I apologize for not introducing myself when I made my comment – I should have done. I am relatively new to your blog, but as I’ve recently subscribed to your blog-feeds, I look forward to being a regular reader and hopefully, can contribute a comment now and then.

Thanks for the good wishes regarding my move; I appreciate the solidarity!

I have done Bookmooch and think it’s a terrific idea. I have sent about 10 books (hardbacks, all) to the US. As you mention, it was very gratifying, indeed, to have others appreciate my offerings, but the postage was becoming prohibitive.
Unfortunately, I wasn’t getting any local interest, so I temporarily pulled my list while getting ready for this move.

My last resort will be to contact the local American/British Ladies Clubs, but I will have to overcome my very strong antipathy towards making contact with Anglophone expats. I know it’s irrational, considering I’m one myself!

Happy 2010 to you. And may you get settled in your new place will all peace and speed!

Pentimento said...

You are very welcome here, Honeybee.

In spite of the fact that we moved from an apartment into a big house, I too felt aggravated by the volume of my accumulated possessions, and gave away many boxes of things in advance of our move -- books, toys, children's clothes, my clothes. The irony is that we have plenty of storage here, but so far I've foudn that I haven't missed any of the things in the boxes.

My main disappointment with Bookmooch so far is that no one seems to have the books on my wishlist. . .

May your move be an easy one and your new place a happy one.

mrsdarwin said...

The menus from Helen Hecht's book remind me of your post a while back about the soprano who had the rules for when and what to eat -- you read the rules or the menu and think, "If only I followed through on this, my life would be peaceful and ordered and perfect." And now I want an Alsation Omelet and Bacon.

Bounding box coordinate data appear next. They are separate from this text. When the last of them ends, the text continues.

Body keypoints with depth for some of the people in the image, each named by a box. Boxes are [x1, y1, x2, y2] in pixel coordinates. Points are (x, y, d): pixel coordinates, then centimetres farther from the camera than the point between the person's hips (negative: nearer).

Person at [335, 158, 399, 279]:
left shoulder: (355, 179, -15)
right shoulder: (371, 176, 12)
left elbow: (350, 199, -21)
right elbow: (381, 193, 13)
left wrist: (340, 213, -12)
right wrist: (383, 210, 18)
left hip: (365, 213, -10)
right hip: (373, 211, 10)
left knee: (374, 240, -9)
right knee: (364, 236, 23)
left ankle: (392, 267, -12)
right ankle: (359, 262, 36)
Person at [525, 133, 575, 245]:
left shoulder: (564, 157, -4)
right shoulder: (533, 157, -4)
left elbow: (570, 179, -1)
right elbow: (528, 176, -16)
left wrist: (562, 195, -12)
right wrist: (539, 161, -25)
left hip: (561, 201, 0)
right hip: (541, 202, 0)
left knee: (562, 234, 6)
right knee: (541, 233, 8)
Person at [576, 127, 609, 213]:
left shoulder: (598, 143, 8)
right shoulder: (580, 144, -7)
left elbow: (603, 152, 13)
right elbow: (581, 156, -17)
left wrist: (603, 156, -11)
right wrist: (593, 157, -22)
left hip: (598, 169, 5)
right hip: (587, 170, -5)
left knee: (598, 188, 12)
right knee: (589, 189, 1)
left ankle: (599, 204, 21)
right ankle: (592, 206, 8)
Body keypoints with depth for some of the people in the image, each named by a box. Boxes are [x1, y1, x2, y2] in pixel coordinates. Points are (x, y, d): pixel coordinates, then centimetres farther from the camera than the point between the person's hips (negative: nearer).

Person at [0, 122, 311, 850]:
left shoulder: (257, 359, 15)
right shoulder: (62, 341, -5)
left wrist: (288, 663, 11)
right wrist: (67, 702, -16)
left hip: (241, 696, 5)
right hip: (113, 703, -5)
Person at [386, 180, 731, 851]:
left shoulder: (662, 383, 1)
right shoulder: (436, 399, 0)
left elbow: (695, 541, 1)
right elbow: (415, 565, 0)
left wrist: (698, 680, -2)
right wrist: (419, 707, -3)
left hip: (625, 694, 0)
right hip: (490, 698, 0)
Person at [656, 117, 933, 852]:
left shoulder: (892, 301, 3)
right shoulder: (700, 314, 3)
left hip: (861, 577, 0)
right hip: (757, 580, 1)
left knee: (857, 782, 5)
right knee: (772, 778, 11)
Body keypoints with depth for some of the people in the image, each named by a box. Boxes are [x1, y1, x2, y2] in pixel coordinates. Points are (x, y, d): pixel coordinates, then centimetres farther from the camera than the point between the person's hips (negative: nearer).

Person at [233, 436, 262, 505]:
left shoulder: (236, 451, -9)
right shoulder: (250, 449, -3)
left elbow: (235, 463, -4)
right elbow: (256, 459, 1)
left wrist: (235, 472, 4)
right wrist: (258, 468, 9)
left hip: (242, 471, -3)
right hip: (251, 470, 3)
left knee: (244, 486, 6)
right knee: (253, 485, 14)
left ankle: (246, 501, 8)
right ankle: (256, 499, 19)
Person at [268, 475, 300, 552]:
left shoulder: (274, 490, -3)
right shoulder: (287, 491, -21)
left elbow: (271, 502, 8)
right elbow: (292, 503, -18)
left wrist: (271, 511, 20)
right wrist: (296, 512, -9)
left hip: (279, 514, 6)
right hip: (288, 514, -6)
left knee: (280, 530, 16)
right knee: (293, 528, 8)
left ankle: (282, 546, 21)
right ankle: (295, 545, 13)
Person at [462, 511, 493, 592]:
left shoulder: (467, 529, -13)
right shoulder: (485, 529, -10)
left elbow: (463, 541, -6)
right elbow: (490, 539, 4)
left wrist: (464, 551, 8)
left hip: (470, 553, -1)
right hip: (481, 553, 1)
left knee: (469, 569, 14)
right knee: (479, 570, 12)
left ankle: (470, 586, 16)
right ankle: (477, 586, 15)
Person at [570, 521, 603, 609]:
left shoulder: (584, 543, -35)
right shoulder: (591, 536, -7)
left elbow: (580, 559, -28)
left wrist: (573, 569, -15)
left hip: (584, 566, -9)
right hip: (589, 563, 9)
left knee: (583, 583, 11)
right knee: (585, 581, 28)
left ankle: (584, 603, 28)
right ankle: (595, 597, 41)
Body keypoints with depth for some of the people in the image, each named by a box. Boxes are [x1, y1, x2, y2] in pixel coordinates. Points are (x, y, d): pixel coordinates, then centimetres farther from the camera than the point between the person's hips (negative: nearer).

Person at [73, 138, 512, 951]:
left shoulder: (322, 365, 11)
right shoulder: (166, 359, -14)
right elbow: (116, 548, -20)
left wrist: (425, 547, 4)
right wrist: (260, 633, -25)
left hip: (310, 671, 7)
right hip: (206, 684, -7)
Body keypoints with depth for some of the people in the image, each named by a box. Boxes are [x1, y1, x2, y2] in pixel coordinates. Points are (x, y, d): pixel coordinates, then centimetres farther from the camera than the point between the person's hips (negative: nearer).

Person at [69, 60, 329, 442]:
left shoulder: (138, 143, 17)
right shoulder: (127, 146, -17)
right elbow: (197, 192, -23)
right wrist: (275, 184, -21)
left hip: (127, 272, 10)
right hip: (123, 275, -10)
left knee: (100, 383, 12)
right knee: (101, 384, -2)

We have a hard time throwing or giving away books because we don't buy anything we don't think we'll want to keep. So we have the illusion that every book is necessary to our familial and personal development (and image), even if it's only something I picked up because I thought that maybe we ought to have it for the kids one day, or because I just wanted it to have a good home.

Emily J. said...

How I sympathize! When we moved to MS, I was afraid we'd go over our weight limit, so I bagged and boxed multiple loads of stuff to the thrift shop. I meant to give away more books, I really did, but instead I left behind my washer and dryer.

Mrs. D - I've tried to follow your policy of only buying books I think I or my kids would read again, but there's more of those than I first thought. Just finished John Baxter's A Pound of Paper about his exploits as a book collector - at least I'm not as addicted as he. Or else I'm too cheap to drop hundreds on first editions.

Elizabeth@Frabjous Days said...

That photo looks just like my house moments after my toddler has passed an idle minute or two...

I can relate about not being able to get rid of books, though I've mastered it now, I think -- apart from those boxes in the loft that I couldn't bring myself to give away.